Supplied passage:
⟨
It may be possible that MSR_TURBO_RATIO_LIMIT is also all-zeros. In
such case, turbo_freq will be also zero. If that is the case,
arch_max_freq_ratio will be zero and we will see a division by zero
exception in arch_scale_freq_tick() because mcnt is multiplied by
arch_max_freq_ratio().

Hence, you should also check for !turbo_freq.

Thanks and BR,
Ricardo
Giovanni Gherdovich April 23, 2020, 8:06 a.m. UTC | #4
On Wed, 2020-04-22 at 10:15 -0700, Ricardo Neri wrote:
> On Thu, Apr 16, 2020 at 07:47:42AM +0200, Giovanni Gherdovich wrote:
> > Some hypervisors such as VMWare ESXi 5.5 advertise support for
> > X86_FEATURE_APERFMPERF but then fill all MSR's with zeroes. In particular,
> > MSR_PLATFORM_INFO set to zero tricks the code that wants to know the base
> > clock frequency of the CPU (highest non-turbo frequency), producing a
> > division by zero when computing the ratio turbo_freq/base_freq necessary
> > for frequency invariant accounting.
⟩
Given information:
⟨
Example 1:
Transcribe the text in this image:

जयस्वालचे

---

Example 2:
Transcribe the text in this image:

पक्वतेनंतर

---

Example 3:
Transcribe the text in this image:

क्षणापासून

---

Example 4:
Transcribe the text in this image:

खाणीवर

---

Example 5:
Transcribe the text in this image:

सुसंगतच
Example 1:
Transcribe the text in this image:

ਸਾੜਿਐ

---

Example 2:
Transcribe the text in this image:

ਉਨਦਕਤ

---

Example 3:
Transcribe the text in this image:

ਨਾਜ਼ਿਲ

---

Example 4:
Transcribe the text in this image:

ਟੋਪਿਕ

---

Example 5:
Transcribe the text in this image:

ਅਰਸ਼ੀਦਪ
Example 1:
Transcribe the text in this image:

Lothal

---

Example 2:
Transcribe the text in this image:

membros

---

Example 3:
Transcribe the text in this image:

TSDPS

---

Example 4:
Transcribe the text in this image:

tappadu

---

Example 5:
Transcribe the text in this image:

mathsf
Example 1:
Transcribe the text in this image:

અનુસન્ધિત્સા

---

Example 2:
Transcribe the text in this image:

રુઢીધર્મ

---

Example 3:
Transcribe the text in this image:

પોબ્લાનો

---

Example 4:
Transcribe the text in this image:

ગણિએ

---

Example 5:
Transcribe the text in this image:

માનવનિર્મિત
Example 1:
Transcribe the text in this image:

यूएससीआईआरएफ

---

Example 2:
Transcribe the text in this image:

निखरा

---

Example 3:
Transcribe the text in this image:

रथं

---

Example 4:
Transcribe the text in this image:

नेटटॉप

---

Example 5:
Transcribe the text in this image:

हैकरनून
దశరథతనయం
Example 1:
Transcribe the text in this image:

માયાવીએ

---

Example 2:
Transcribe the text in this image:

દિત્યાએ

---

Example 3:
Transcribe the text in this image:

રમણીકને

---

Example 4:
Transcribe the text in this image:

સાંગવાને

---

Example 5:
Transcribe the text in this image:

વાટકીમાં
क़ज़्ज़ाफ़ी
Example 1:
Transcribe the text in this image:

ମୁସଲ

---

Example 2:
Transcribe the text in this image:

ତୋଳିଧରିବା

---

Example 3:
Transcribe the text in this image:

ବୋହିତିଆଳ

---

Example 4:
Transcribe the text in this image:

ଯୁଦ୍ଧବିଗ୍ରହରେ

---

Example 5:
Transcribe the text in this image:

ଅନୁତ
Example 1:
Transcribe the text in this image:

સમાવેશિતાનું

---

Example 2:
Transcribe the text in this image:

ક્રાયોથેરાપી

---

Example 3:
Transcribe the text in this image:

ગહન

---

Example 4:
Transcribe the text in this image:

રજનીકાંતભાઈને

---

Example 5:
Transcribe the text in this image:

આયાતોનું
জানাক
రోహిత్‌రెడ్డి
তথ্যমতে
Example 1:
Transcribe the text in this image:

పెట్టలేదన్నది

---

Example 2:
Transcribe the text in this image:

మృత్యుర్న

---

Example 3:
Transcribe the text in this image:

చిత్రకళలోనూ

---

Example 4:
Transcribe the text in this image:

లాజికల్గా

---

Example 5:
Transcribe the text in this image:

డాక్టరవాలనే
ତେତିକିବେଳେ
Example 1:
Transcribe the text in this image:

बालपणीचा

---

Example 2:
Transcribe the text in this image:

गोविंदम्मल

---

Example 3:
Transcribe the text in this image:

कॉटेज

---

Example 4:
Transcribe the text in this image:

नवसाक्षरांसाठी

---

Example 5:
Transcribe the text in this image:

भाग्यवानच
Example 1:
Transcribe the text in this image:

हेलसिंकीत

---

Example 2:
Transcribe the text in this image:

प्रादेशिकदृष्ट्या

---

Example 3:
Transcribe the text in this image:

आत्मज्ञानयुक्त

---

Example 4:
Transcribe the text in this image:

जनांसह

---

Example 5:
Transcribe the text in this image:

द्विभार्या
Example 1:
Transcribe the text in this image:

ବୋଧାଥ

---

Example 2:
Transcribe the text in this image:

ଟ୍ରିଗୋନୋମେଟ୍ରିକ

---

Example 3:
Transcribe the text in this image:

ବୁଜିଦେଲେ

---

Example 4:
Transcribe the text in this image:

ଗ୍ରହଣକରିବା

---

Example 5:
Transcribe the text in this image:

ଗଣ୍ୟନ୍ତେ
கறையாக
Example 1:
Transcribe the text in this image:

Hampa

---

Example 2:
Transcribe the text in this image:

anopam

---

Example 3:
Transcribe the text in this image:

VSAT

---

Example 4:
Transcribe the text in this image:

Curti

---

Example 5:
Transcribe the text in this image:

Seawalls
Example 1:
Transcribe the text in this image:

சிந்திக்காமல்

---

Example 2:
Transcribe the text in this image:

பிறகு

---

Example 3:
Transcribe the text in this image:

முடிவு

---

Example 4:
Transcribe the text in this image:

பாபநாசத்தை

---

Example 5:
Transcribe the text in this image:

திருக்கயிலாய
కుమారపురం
⟩
Problems to work on:
[A] Reproduce word for word everything in the records, from their first line down to and including the line containing "ક્રાયોથેરાપી".
[B] Continue the mailing-list discussion of the division by zero in frequency invariant accounting from the point where it stops.

Results in order:
[A]
Example 1:
Transcribe the text in this image:

जयस्वालचे

---

Example 2:
Transcribe the text in this image:

पक्वतेनंतर

---

Example 3:
Transcribe the text in this image:

क्षणापासून

---

Example 4:
Transcribe the text in this image:

खाणीवर

---

Example 5:
Transcribe the text in this image:

सुसंगतच
Example 1:
Transcribe the text in this image:

ਸਾੜਿਐ

---

Example 2:
Transcribe the text in this image:

ਉਨਦਕਤ

---

Example 3:
Transcribe the text in this image:

ਨਾਜ਼ਿਲ

---

Example 4:
Transcribe the text in this image:

ਟੋਪਿਕ

---

Example 5:
Transcribe the text in this image:

ਅਰਸ਼ੀਦਪ
Example 1:
Transcribe the text in this image:

Lothal

---

Example 2:
Transcribe the text in this image:

membros

---

Example 3:
Transcribe the text in this image:

TSDPS

---

Example 4:
Transcribe the text in this image:

tappadu

---

Example 5:
Transcribe the text in this image:

mathsf
Example 1:
Transcribe the text in this image:

અનુસન્ધિત્સા

---

Example 2:
Transcribe the text in this image:

રુઢીધર્મ

---

Example 3:
Transcribe the text in this image:

પોબ્લાનો

---

Example 4:
Transcribe the text in this image:

ગણિએ

---

Example 5:
Transcribe the text in this image:

માનવનિર્મિત
Example 1:
Transcribe the text in this image:

यूएससीआईआरएफ

---

Example 2:
Transcribe the text in this image:

निखरा

---

Example 3:
Transcribe the text in this image:

रथं

---

Example 4:
Transcribe the text in this image:

नेटटॉप

---

Example 5:
Transcribe the text in this image:

हैकरनून
దశరథతనయం
Example 1:
Transcribe the text in this image:

માયાવીએ

---

Example 2:
Transcribe the text in this image:

દિત્યાએ

---

Example 3:
Transcribe the text in this image:

રમણીકને

---

Example 4:
Transcribe the text in this image:

સાંગવાને

---

Example 5:
Transcribe the text in this image:

વાટકીમાં
क़ज़्ज़ाफ़ी
Example 1:
Transcribe the text in this image:

ମୁସଲ

---

Example 2:
Transcribe the text in this image:

ତୋଳିଧରିବା

---

Example 3:
Transcribe the text in this image:

ବୋହିତିଆଳ

---

Example 4:
Transcribe the text in this image:

ଯୁଦ୍ଧବିଗ୍ରହରେ

---

Example 5:
Transcribe the text in this image:

ଅନୁତ
Example 1:
Transcribe the text in this image:

સમાવેશિતાનું

---

Example 2:
Transcribe the text in this image:

ક્રાયોથેરાપી

[B]
> > 
> > It is to be noted that even if MSR_PLATFORM_INFO contained the appropriate
> > data, APERF and MPERF are constantly zero on ESXi 5.5, thus freq-invariance
> > couldn't be done in principle (not that it would make a lot of sense in a
> > VM anyway). The real problem is advertising X86_FEATURE_APERFMPERF. This
> > appears to be fixed in more recent versions: ESXi 6.7 doesn't advertise
> > that feature.
> > 
> > Signed-off-by: Giovanni Gherdovich <ggherdovich@suse.cz>
> > Fixes: 1567c3e3467c ("x86, sched: Add support for frequency invariance")
> > ---
> >  arch/x86/kernel/smpboot.c | 9 +++++++++
> >  1 file changed, 9 insertions(+)
> > 
> > diff --git a/arch/x86/kernel/smpboot.c b/arch/x86/kernel/smpboot.c
> > index fe3ab9632f3b..3a318ec9bc17 100644
> > --- a/arch/x86/kernel/smpboot.c
> > +++ b/arch/x86/kernel/smpboot.c
> > @@ -1985,6 +1985,15 @@ static bool intel_set_max_freq_ratio(void)
> >  	return false;
> >  
> >  out:
> > +	/*
> > +	 * Some hypervisors advertise X86_FEATURE_APERFMPERF
> > +	 * but then fill all MSR's with zeroes.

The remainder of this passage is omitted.